Senior Lecturer in Animal Ecophysiology Dr Christofer Clemente says his study, published today in Journal of the Royal Society Interface, could change the way robots are designed.

“Lizards have four legs which they use for running, and yet sometimes they rear up onto two legs,” Dr Clemente said.

Dr Clemente monitored eight species of Australian lizards, particularly what they did when they swapped between running on four legs and two.

"We found the tail, among other features, was really important for allowing lizards to transition into the two-legged gait which is believed to help create speed and navigate obstacles,” he said.

“If obstacle negotiation is indeed improved with bipedal running, then we have shown how the tail and body can be moved to enable it to happen sooner and for longer.

“We’re still teasing out why these species have evolved to run like this in the first place, but as we learn more, it’s clear that these lessons from nature may be able to be integrated into robotics.”

“Maybe adding a tail to robots can help them go ‘off-road’ sooner.”

Co-author of the research, Nicholas Wu, from The University of Queensland, said the study’s findings challenged existing mathematical models based on the animals’ movement.

“There was an existing understanding that the backwards shift in these lizards’ centre of mass, combined with quick bursts of acceleration, would mean that they would start running on two legs at a certain point,” he said.

“Think of it like a motorcycle driver doing a ‘wheelie’.

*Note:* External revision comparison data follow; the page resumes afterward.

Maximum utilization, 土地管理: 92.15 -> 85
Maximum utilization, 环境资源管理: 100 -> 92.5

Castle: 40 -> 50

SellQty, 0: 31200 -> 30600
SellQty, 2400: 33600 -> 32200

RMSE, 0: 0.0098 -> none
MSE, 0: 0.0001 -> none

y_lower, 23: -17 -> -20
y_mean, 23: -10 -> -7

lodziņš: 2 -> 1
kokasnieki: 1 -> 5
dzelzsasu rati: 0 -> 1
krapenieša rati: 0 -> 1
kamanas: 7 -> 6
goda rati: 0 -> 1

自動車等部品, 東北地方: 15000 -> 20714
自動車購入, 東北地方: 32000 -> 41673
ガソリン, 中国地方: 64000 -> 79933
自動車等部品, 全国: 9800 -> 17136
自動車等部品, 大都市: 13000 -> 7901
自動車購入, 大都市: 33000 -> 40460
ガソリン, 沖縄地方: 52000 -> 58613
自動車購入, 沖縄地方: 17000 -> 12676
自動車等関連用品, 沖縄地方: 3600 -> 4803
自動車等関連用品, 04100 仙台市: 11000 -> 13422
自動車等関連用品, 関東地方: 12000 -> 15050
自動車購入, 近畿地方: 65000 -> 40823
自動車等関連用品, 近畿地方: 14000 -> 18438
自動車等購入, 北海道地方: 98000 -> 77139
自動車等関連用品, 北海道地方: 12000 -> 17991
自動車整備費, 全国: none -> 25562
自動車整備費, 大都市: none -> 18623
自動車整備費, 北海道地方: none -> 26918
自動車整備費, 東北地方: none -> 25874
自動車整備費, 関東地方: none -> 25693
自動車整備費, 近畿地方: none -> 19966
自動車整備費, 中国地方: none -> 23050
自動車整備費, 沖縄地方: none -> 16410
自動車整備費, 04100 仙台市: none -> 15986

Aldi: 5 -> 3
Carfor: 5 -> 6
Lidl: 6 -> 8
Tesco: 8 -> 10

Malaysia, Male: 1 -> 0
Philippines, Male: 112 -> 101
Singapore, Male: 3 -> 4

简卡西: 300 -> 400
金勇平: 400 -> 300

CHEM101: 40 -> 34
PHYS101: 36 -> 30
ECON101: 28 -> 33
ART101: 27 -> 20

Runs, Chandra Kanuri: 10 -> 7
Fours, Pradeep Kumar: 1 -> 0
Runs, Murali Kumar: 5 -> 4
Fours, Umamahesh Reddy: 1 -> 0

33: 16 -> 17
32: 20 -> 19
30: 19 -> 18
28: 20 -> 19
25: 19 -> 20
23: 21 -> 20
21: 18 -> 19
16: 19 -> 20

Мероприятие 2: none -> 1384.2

“But we found that some lizards run bipedally sooner than expected, by moving their body back and winging their tail up.

“This means that they could run bipedally for longer, perhaps to overcome obstacles in their path.”

The research is not only looking to the future, but to the past, by helping explain the evolution of bipedalism in dinosaurs and how they transitioned from walking on four legs to two legs.

The research has been published in Journal of the Royal Society Interface (DOI: DOI: 10.1098/rsif.2018.0276).